An old galvanized bucket hangs high in the rafters of our barn (Lookout CA). It has been there for years. Leonard does not clean the bucket or disturb it in any way. Every year our resident barn owls raise one, rarely two, clutches of babies in that bucket. Recently I finally saw the female barn owl in the bucket. It looks as though we will again have barn owl chicks. Yes!!
The barn is used so the owls are accustomed to some activity. The first two days the female owl flew off of the nest onto a rafter and watched me, hissing the entire time. The last two days she has remained on the nest, yet continues to hiss when I enter the barn. I take a quick look up, or a few pictures, and then leave so as not to disturb her excessively.
Barn owls (Tyto alba) nest and roost in dark cavities in farm buildings, trees, cliffs or urban buildings.

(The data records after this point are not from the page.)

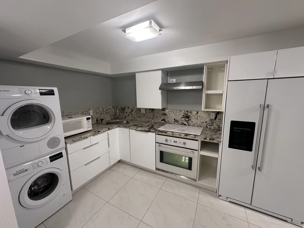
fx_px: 123
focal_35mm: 14
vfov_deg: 85.7
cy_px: 114
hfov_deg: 102.1
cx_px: 152
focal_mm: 2.22
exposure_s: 1/120
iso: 250
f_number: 2.2
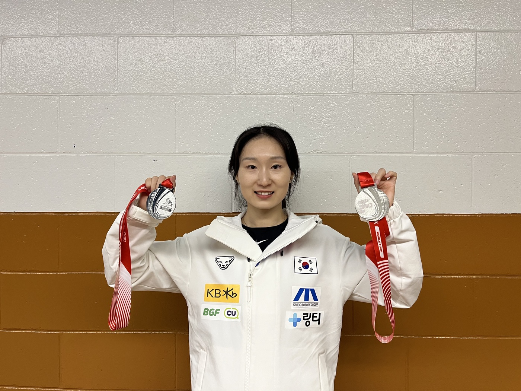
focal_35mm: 26
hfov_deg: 67.3
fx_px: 391
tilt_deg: -0.8
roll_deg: +0.1
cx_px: 260
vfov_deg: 53.1
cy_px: 196
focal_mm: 5.1
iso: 100
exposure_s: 1/60
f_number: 1.6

They breed any time of the year, depending on the availability of food. The owls in our barn only breed and raise families in the spring and summer. Rather than build a new nest barn owls use old nests. The nest cup is lined with shredded owl pellets.
The female lays two to nine pure white eggs at intervals of 2 to 3 days. Incubation begins as soon as the first eggs is laid. After 29 to 34 days the eggs hatch at corresponding intervals. As a result there are chicks of different sizes and levels of development in the nest. Usually there are two or three chicks in our bucket nest.
Once the female begins to incubate the chicks and throughout the brooding period the female rarely leaves the nest. On the infrequent occasions she does leave, the male takes over sitting on the eggs. During the incubation and brooding period the male brings food to the female.
Before long there should be pictures of fluffy white owl babies.